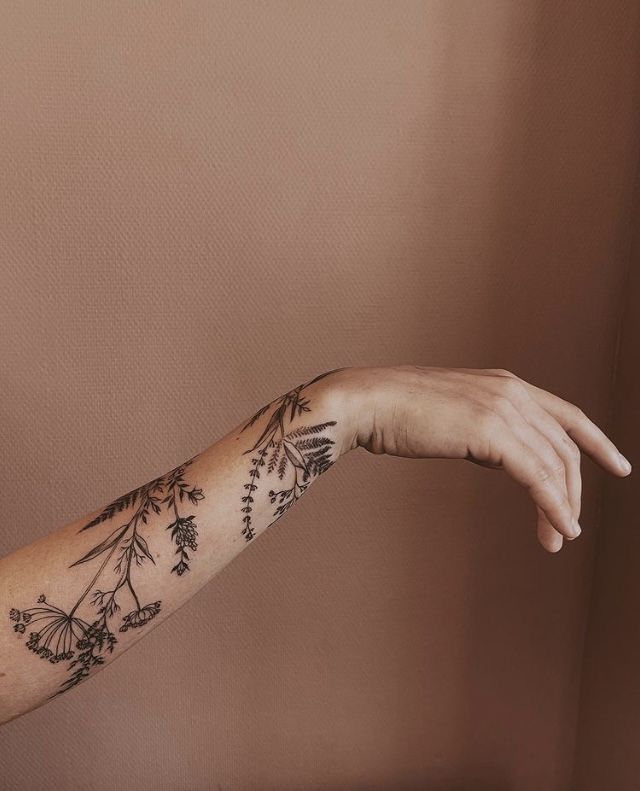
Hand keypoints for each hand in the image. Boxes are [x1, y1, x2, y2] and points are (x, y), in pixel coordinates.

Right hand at [330, 365, 631, 552]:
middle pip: (565, 445)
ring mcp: (502, 409)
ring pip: (555, 464)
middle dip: (574, 489)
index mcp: (505, 384)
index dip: (597, 441)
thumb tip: (505, 456)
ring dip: (562, 505)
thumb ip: (486, 430)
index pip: (567, 413)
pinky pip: (537, 476)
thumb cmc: (399, 412)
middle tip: (570, 526)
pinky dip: (553, 505)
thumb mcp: (455, 415)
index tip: (618, 465)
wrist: (368, 402)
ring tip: (560, 537)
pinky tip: (560, 528)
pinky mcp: (491, 432)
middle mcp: (512, 391)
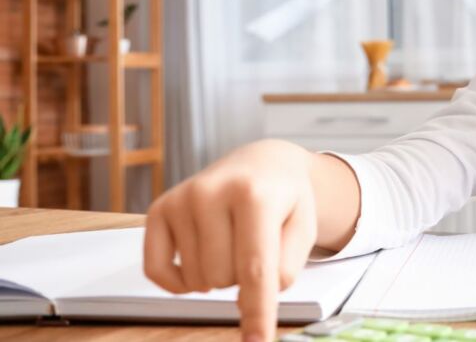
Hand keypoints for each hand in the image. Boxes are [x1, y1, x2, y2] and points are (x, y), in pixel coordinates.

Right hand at [143, 139, 318, 341]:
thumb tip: (254, 298)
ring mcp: (181, 199)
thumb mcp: (304, 227)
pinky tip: (201, 260)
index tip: (256, 341)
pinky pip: (158, 271)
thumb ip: (286, 265)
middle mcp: (212, 192)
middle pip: (225, 279)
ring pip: (197, 280)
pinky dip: (181, 281)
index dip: (257, 312)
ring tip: (233, 240)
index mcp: (256, 195)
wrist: (261, 165)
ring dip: (219, 275)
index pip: (255, 268)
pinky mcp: (159, 209)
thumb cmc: (284, 199)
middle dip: (244, 276)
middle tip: (254, 243)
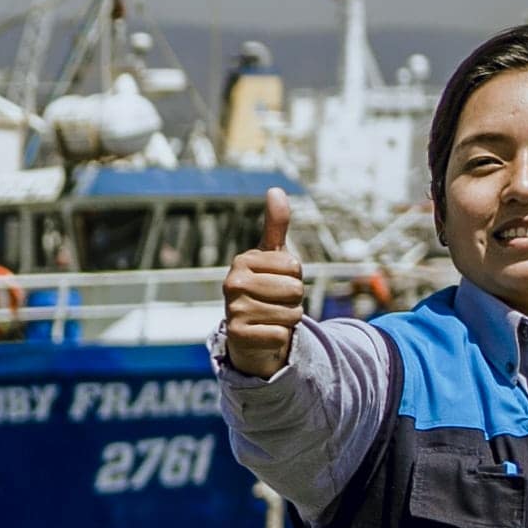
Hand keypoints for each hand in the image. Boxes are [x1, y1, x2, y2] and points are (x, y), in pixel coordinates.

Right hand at [220, 192, 307, 380]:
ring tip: (270, 318)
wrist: (248, 333)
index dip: (295, 277)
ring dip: (288, 319)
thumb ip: (275, 225)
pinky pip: (281, 335)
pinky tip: (264, 334)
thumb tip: (275, 189)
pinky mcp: (237, 336)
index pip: (295, 267)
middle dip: (293, 300)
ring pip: (292, 314)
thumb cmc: (264, 289)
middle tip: (274, 303)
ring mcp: (232, 310)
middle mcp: (232, 284)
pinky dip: (279, 338)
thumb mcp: (272, 257)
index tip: (277, 282)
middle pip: (295, 290)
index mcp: (242, 261)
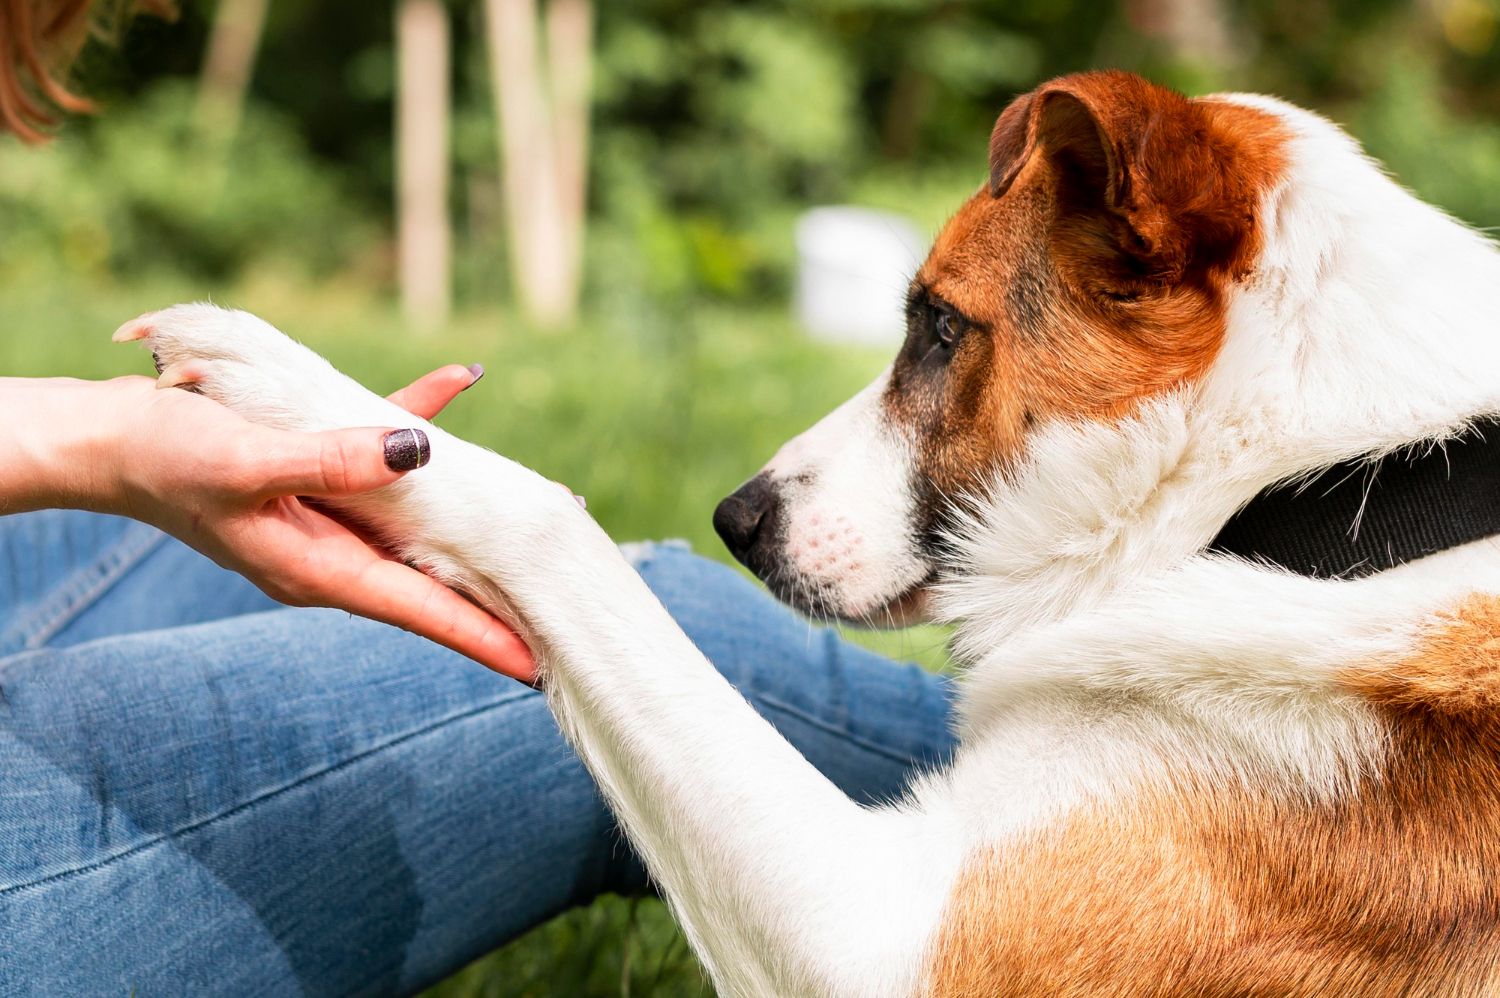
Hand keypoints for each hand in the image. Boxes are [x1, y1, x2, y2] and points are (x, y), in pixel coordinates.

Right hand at [86, 365, 536, 682]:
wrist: (105, 438)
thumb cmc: (163, 458)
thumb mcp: (246, 462)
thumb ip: (332, 460)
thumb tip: (419, 451)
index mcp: (319, 569)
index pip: (421, 612)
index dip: (482, 635)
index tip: (537, 662)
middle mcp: (333, 552)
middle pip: (432, 576)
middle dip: (495, 583)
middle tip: (564, 588)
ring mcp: (328, 516)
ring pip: (419, 517)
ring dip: (475, 508)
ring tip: (542, 502)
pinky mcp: (317, 473)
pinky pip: (381, 448)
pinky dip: (418, 421)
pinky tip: (456, 381)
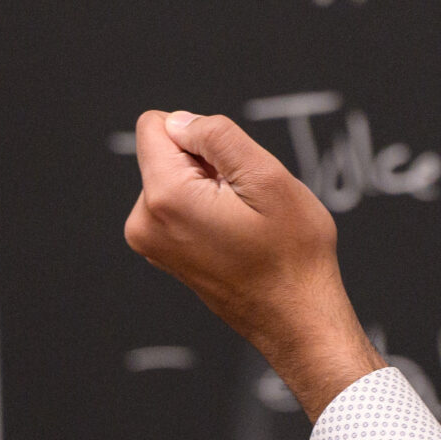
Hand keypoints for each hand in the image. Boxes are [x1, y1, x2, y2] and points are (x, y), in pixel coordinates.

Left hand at [124, 109, 383, 418]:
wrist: (296, 317)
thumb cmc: (291, 256)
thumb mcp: (268, 177)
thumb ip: (217, 135)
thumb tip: (181, 122)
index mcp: (165, 199)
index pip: (157, 125)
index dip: (202, 136)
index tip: (230, 171)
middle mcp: (145, 222)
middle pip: (167, 151)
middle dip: (207, 164)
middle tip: (244, 202)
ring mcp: (151, 242)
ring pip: (176, 177)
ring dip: (210, 187)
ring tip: (242, 221)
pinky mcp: (163, 252)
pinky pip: (179, 204)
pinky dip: (206, 209)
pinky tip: (234, 234)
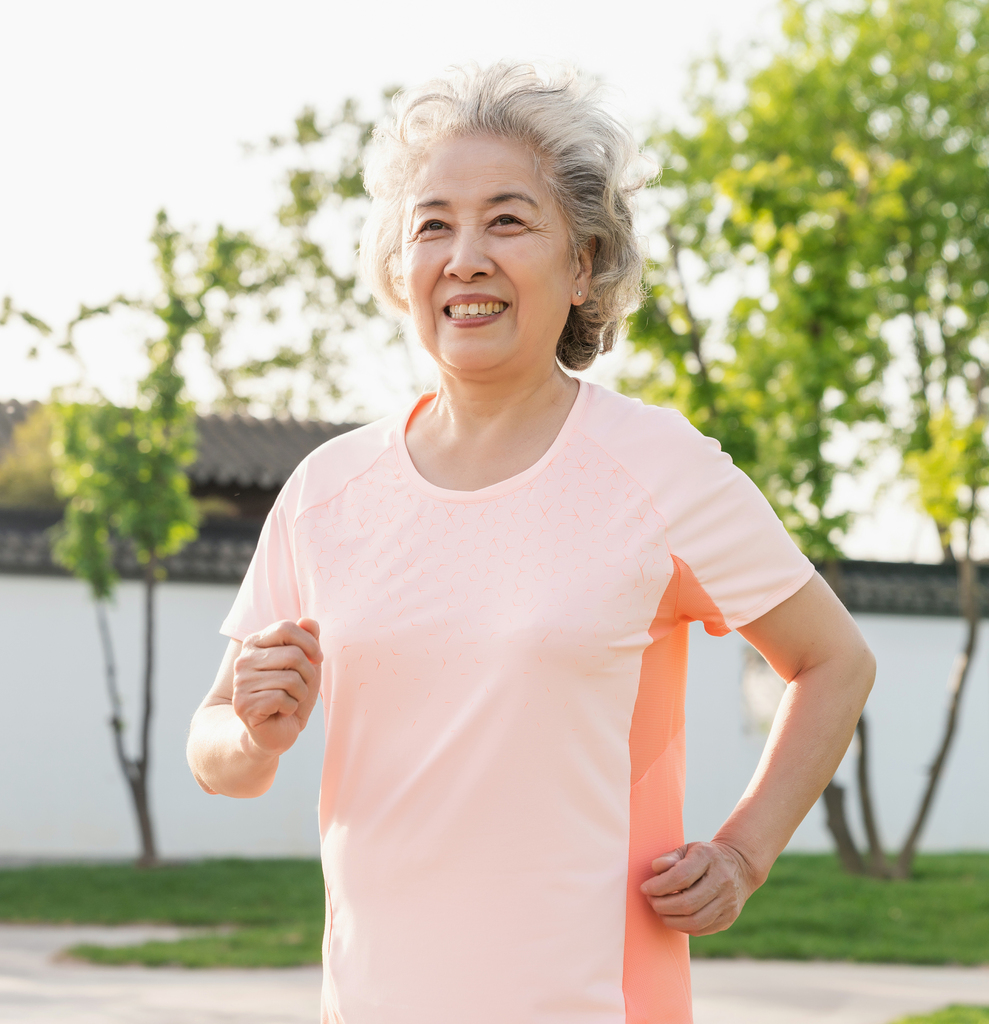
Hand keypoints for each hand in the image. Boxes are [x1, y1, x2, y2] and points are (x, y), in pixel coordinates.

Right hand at [232, 618, 322, 758]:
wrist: (273, 731)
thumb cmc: (291, 693)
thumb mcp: (306, 663)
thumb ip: (308, 640)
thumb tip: (308, 621)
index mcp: (255, 643)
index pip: (286, 628)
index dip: (309, 643)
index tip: (317, 658)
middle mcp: (243, 660)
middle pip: (293, 655)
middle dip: (308, 674)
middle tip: (300, 687)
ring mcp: (240, 682)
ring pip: (291, 679)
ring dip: (300, 693)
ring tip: (290, 699)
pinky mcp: (243, 704)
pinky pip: (282, 698)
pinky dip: (290, 707)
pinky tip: (280, 711)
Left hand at [639, 841, 761, 935]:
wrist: (739, 866)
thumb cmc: (704, 857)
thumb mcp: (687, 849)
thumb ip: (670, 857)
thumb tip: (656, 868)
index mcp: (709, 857)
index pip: (681, 877)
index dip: (659, 886)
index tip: (645, 888)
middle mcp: (722, 880)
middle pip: (687, 903)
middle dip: (662, 906)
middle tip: (651, 901)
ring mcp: (728, 902)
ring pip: (695, 921)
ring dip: (671, 920)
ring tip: (660, 911)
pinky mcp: (729, 918)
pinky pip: (701, 930)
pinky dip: (682, 927)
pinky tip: (674, 917)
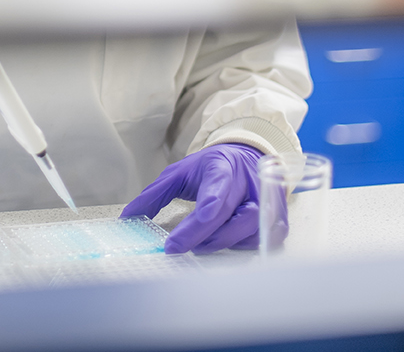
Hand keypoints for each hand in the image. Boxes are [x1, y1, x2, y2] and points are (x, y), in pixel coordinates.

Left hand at [121, 143, 285, 254]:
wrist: (245, 156)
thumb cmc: (210, 168)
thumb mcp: (178, 173)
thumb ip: (153, 196)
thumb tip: (127, 219)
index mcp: (222, 169)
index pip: (215, 194)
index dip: (201, 217)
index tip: (183, 235)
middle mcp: (248, 184)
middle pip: (233, 217)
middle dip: (205, 237)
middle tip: (179, 246)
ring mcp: (266, 200)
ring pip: (251, 231)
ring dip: (224, 243)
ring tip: (201, 243)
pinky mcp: (276, 216)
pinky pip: (265, 239)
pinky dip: (245, 246)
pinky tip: (228, 243)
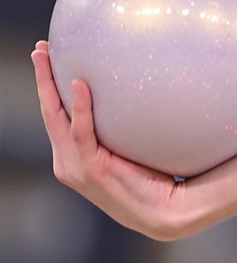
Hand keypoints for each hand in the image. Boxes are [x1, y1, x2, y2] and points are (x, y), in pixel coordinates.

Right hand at [32, 41, 187, 239]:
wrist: (169, 212)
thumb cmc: (157, 180)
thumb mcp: (132, 149)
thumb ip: (123, 129)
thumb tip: (139, 92)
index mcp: (75, 158)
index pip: (57, 117)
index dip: (49, 88)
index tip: (47, 59)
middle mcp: (68, 163)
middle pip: (49, 113)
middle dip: (42, 79)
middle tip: (40, 50)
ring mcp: (76, 168)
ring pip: (56, 118)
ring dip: (49, 85)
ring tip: (47, 56)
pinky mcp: (91, 170)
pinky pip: (81, 132)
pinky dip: (79, 108)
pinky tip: (79, 85)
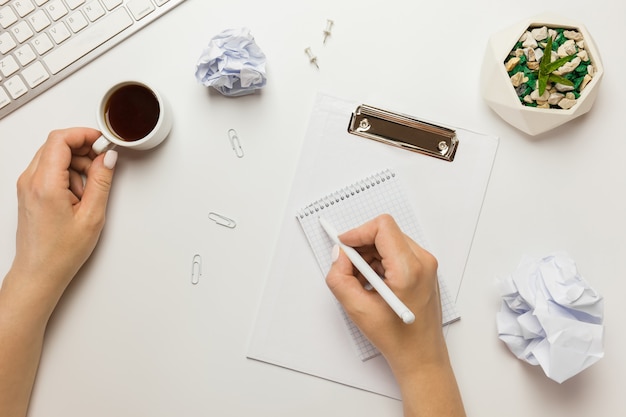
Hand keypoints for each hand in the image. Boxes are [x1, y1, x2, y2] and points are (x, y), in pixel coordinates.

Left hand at [1, 128, 116, 416]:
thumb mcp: (92, 215)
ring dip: (76, 164)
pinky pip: (50, 170)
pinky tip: (80, 195)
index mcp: (45, 184)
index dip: (84, 134)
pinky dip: (68, 174)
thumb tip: (108, 158)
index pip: (60, 140)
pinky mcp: (30, 192)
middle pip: (56, 145)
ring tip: (90, 188)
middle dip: (83, 149)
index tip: (102, 141)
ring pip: (53, 157)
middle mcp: (30, 181)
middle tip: (102, 163)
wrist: (39, 273)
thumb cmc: (60, 252)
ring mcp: (27, 186)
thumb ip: (101, 181)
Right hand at [325, 214, 464, 416]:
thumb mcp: (357, 309)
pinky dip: (380, 262)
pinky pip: (397, 252)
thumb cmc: (398, 338)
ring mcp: (426, 265)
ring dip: (370, 256)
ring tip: (362, 282)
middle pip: (385, 233)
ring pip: (390, 242)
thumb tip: (339, 255)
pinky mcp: (425, 270)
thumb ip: (340, 277)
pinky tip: (373, 285)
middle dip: (362, 246)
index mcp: (409, 269)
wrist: (421, 356)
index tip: (344, 245)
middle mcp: (422, 262)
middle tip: (348, 267)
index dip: (358, 232)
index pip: (382, 227)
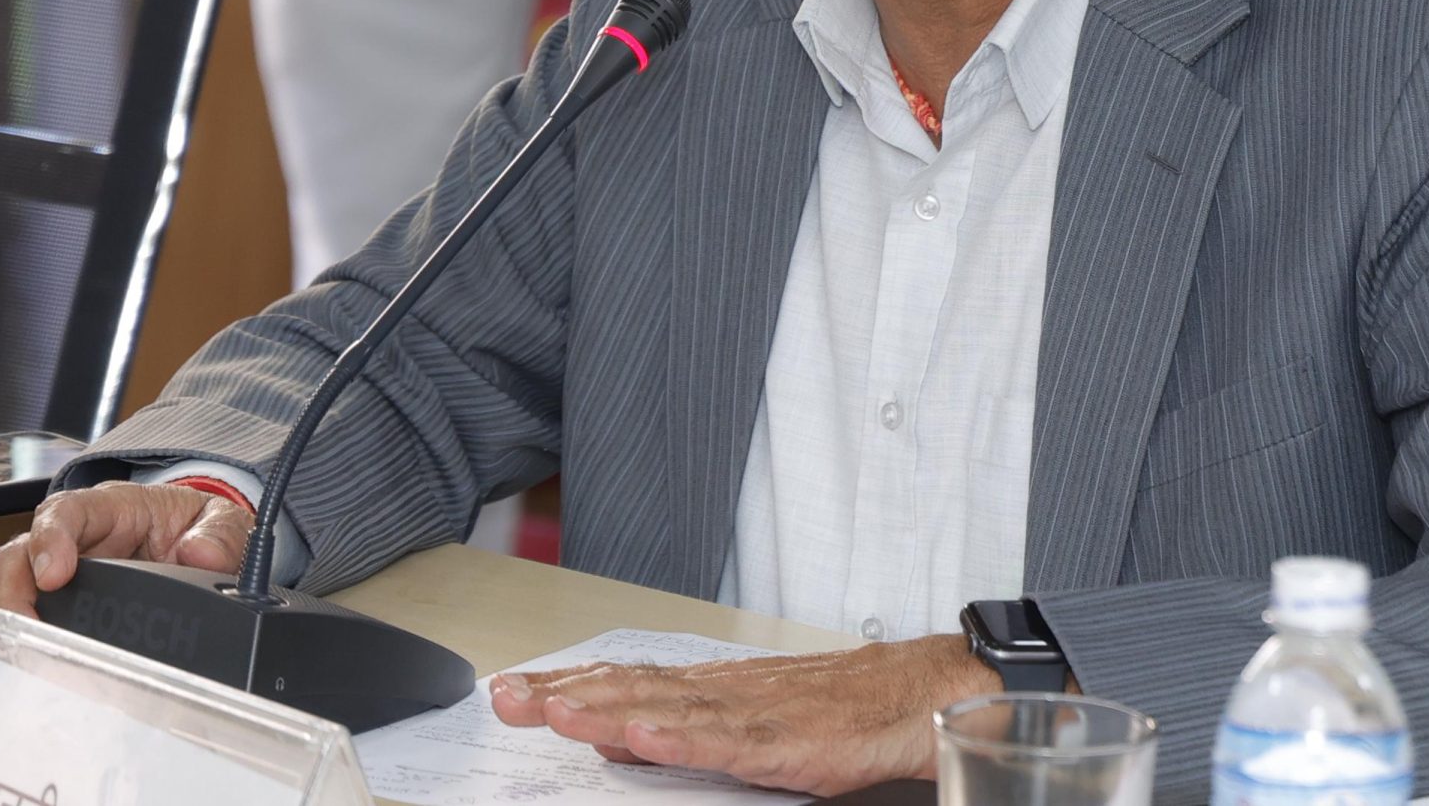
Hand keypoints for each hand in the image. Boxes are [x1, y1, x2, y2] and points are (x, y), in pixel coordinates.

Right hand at [0, 482, 253, 628]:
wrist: (195, 541)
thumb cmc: (195, 525)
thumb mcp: (221, 520)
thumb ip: (218, 535)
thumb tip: (200, 554)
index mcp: (110, 508)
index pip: (65, 511)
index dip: (50, 539)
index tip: (54, 574)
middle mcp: (73, 538)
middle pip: (17, 554)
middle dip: (12, 590)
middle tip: (27, 625)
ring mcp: (58, 572)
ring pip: (7, 590)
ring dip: (5, 620)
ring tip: (24, 652)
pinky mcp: (56, 605)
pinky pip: (19, 619)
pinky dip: (14, 641)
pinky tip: (27, 662)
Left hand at [491, 635, 999, 793]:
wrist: (924, 692)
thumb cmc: (849, 707)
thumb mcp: (761, 719)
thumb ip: (699, 727)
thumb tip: (634, 737)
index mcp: (717, 690)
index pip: (630, 684)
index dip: (570, 687)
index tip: (515, 689)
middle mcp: (727, 694)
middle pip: (634, 692)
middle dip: (565, 697)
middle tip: (504, 698)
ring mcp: (757, 715)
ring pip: (669, 711)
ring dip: (605, 712)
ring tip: (552, 715)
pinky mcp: (791, 743)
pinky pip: (729, 742)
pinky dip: (684, 737)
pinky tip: (644, 738)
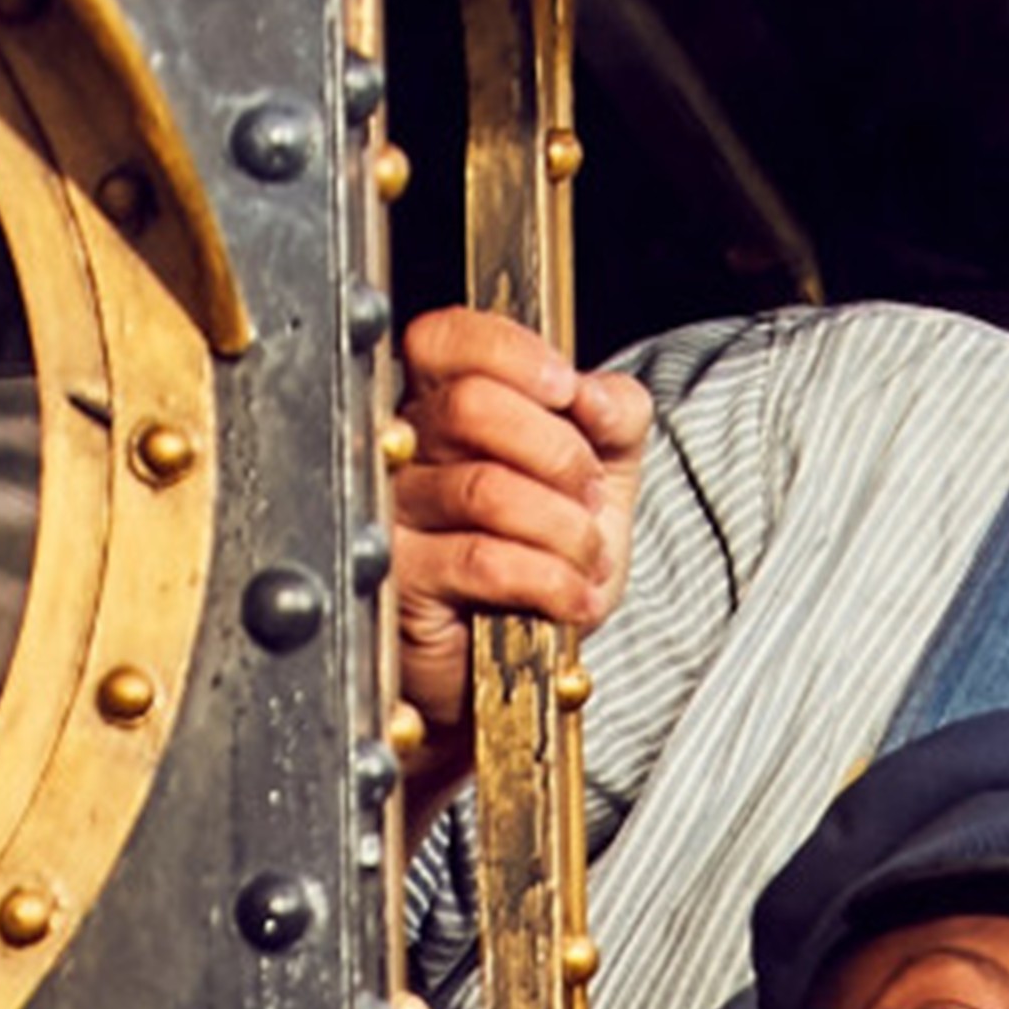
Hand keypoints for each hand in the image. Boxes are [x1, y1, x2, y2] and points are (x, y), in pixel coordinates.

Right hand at [385, 306, 654, 759]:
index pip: (445, 340)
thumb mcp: (599, 475)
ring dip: (564, 526)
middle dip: (558, 452)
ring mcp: (396, 516)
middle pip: (471, 405)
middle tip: (587, 495)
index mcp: (445, 407)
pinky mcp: (402, 582)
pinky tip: (574, 599)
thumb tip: (596, 393)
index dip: (507, 351)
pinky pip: (484, 561)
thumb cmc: (543, 563)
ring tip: (587, 557)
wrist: (517, 668)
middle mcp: (407, 453)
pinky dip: (551, 580)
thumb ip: (612, 415)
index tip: (563, 388)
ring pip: (486, 488)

★ ★ ★

Problem statement.
Pictures are to be left out. Write out only the lines above starting at the one with "middle tip: (244, 202)" and ending at the one with "pinky mcp: (276, 216)", both lines included, exactly.

Answer box.
middle tip: (244, 202)
ring mcp: (151, 242)
ring pip: (176, 177)
ring dip: (210, 187)
ring tip: (242, 221)
pinky mcp: (163, 252)
pinky pip: (179, 204)
pinky dip: (206, 209)
pinky tip: (234, 234)
Hand keypoints for each hand in the image. Boxes are [x1, y1, x2, y2] and points are (x, y), in pixel coordinates.

Right hand at [232, 618, 322, 758]:
wrist: (273, 731)
thumb cmc: (291, 693)
thumb mcp: (306, 663)
thumb ip: (308, 640)
thumb tip: (308, 621)
index mcp: (255, 643)
index pip: (286, 628)
index dip: (309, 643)
index tip: (317, 658)
middle mcp: (243, 660)
middle pip: (293, 655)
middle dip: (308, 674)
middle tip: (300, 687)
ring mcp: (240, 682)
ring pip: (291, 679)
ring dip: (300, 693)
ring tip: (290, 699)
pinky mcp: (243, 704)
pinky pip: (282, 698)
pinky dip: (290, 707)
pinky tip: (280, 711)
Left hand at [639, 841, 761, 935]:
wrist: (739, 866)
thumb cmc: (704, 857)
thumb mcp: (687, 849)
thumb ip: (670, 857)
thumb tip: (656, 868)
index mcp: (709, 857)
index pip: (681, 877)
index dip: (659, 886)
index tip: (645, 888)
middle mcp: (722, 880)
middle pip: (687, 903)
middle dip: (662, 906)
middle tip: (651, 901)
ring mcp: (728, 902)
ring pip: (695, 921)
ring dip: (671, 920)
ring tip: (660, 911)
pinky mcp: (729, 918)
pinky pip: (701, 930)
pinky dip: (682, 927)
pinky tip: (674, 917)
Hand keypoints for each hand in the image. Boxes are [x1, y1, x2, y2] and points are (x, y), in pixel coordinates.

Left hand at [121, 143, 285, 254]:
wrist: (245, 156)
thumb cmc: (210, 168)
thumb mcp: (178, 173)
thumb ip: (153, 196)
thumb tip: (127, 219)
index mcp: (222, 169)
index pip: (215, 194)
index dip: (201, 217)
index tip: (183, 235)
middle mcp: (248, 184)
middle pip: (233, 217)
middle dip: (205, 237)
middle tip: (179, 246)
ring mcp: (266, 200)
ring pip: (251, 231)
ring dip: (224, 243)
ring tip: (201, 243)
pinky mcp: (276, 216)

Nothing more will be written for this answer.